The advent of Death is not the result of God's judgment or power. Adam was not cast into the abyss, as the legion of demons cast out of the swine. Rather, humans, who were nearly invisible to demons, who are incapable of looking at spiritual light directly and require that it be reflected off the distorting material image, just as human beings do not see light, but the objects that are illuminated by it.

Christ, for Orthodox Christians, took up the Cross against Death as a weapon of peace and a trophy invincible, to rescue humanity from the prison of Death and irrational chaos. To perform this unmercenary act of charity, He entered the totality of human experience, taking human flesh, substance, for himself through the incomprehensible pregnancy a seedless conception. Ultimately, His human flesh was crucified and entered the state of death, not as victim but destroyer; Death is unable to contain anything that is alive: As God, Christ is Life.

The missionary purpose of God was to healing the human state, to restore the cosmological dimension to human existence. The profound depths of the Crucifixion life is not absent. Accessing it is the work asceticism and repentance.

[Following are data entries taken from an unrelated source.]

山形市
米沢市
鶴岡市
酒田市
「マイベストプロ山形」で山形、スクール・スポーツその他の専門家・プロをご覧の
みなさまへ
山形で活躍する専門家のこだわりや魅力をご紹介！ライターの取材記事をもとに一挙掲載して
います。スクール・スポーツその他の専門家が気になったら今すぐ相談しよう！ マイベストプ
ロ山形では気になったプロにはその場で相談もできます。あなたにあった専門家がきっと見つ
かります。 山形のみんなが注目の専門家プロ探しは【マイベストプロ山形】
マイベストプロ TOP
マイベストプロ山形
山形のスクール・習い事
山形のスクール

Canon of Holy and Great Friday

Ode Six

O Word, thou wast slain but not separated from the flesh thou didst share with us. For though thy temple was destroyed at the time of thy Passion, the Person of thy Godhead and of thy flesh remains but One: in both thou art one Son, the Word of God, both God and Man.

The sin of Adam caused the death of man, but not the death of God, for though the earthly essence of thy flesh suffered, thy Godhead remained without suffering. Thou hast transformed that which was corruptible to incorruption, and revealed the fountain of life by thy Resurrection.

Hades rules over our mortal race, but not forever. Laid in the tomb, O Mighty One, with thy life-giving hand thou hast destroyed the bars of death. As the first born who rose from the dead, thou hast proclaimed true redemption, O Savior, to those who throughout the ages slept in the tombs.

Theotokion in the Second Tone

Lauds for Saturdays

Most blessed art Thou, O Virgin Theotokos, for through Him Who became incarnate of thee is hades led captive, Adam recalled, the curse annnuled, Eve set free, death slain, and we are given life. Wherefore, we cry aloud in praise: Blessed is Christ God Who hast been so pleased, glory to Theee.